そしてそのロスが結果的に妊娠を遠ざけることにもなりかねません。

厚生労働省の不妊治療の実態に関する調査研究報告書に不妊治療開始時に何が不安であったかという質問項目がありましたが、女性の74.3%、男性の57.4%の人が『妊娠できるかどうかの不安』をあげています。
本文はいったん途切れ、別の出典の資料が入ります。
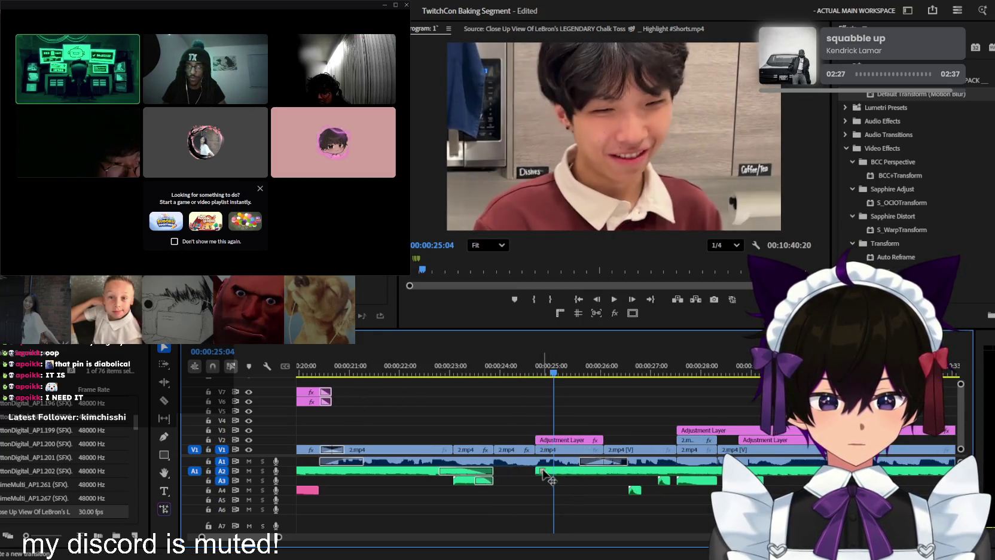
{"action": "left_click", "coordinate": [486, 376]}
{"action": "key", "text": "space"}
この不安は多くの人が持って当然の不安です。

そして『妊娠できるかどうかの不安』だからこそ、その不安を解消するためにも、少しでも技術力の高い・妊娠率(出産率)の高いクリニックを探して当事者は彷徨います。
そこで不妊治療クリニックが開示している情報の少なさ、自由診療が故のクリニックごとの方針の違いに戸惑うことになるのです。

 

だからこそまずは、当事者が安心してクリニックを選ぶことが出来るように『不妊治療クリニックの公正な情報開示』が必要になってくるのだと思います。

 

求めている不妊支援は一つではない

当事者が求めている不妊支援は治療の段階によって変わってきます。

今回調査やヒアリングが行われた、特別養子縁組や卵子提供、精子提供などの支援ももちろん必要な支援の一つです。
年齢や難治性の不妊の場合は、必ずしも高度生殖医療を行っても妊娠・出産に至るとは限りません。

その時は、メンタル面のサポートや特別養子縁組や卵子提供、精子提供などの選択肢を時間をかけて相談できる場が必要になってきます。
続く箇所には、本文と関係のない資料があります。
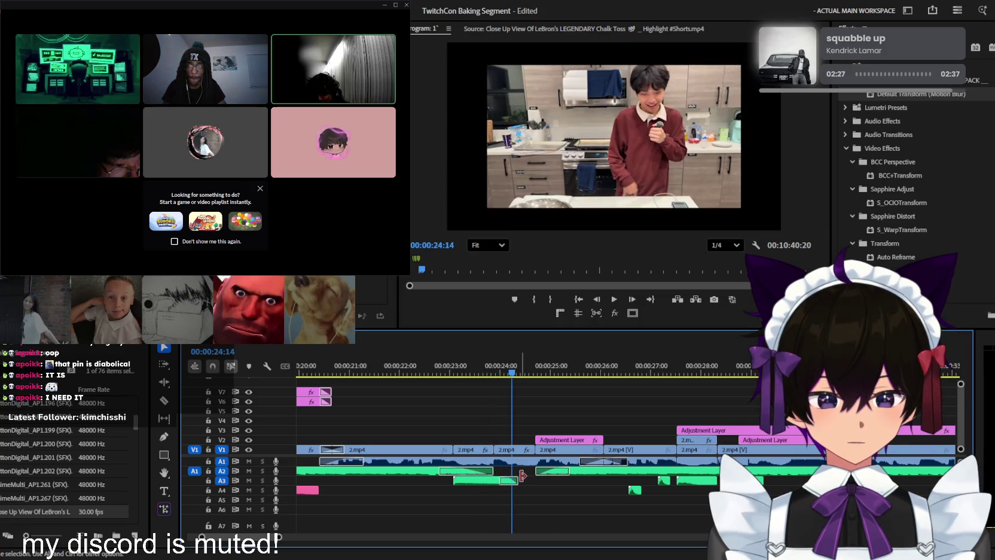
{"action": "key", "text": "space"}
しかし、それらは最初にも書きましたが治療の最終段階です。
治療をやり切れたと思えるからこそ、特別養子縁組や卵子提供、精子提供などを含め次の選択肢に進むことが出来るのではないかと思います。

不妊治療クリニックの情報提供が不十分な現状で、不妊治療をやり切ったと思える人はどれぐらいいるのでしょうか?
情報が見えないからこそ、違うクリニックに転院すれば…もしかしたら妊娠できるのではないかと、転院を繰り返してしまうのではないかと感じます。

#不妊治療の公正な成績開示を求めます  の声にも上がっているように、各クリニックの公正な成績開示をはじめ、治療指針の標準化など、まずは当事者が迷わずにクリニックを選び、治療に専念できる環境の整備を願ってやみません。

そのうえで、特別養子縁組や卵子提供、精子提供などの法整備、情報提供やメンタルサポートをしてくれる場の充実(認知も含め)、不妊治療と仕事の両立支援、不妊治療の地域格差解消なども同時に進めていってほしいと願っています。

そして何より、不妊治療は進化の激しい世界です。10年前や20年前と今では悩みや問題点も大きく変わってきます。
だからこそ、今治療をしている当事者の意見をこれからの制度に反映させてほしいと思います。

そしてどれか一つだけを進めるのではなく、妊活・不妊治療の段階に応じた支援や法整備が進むことを願っています。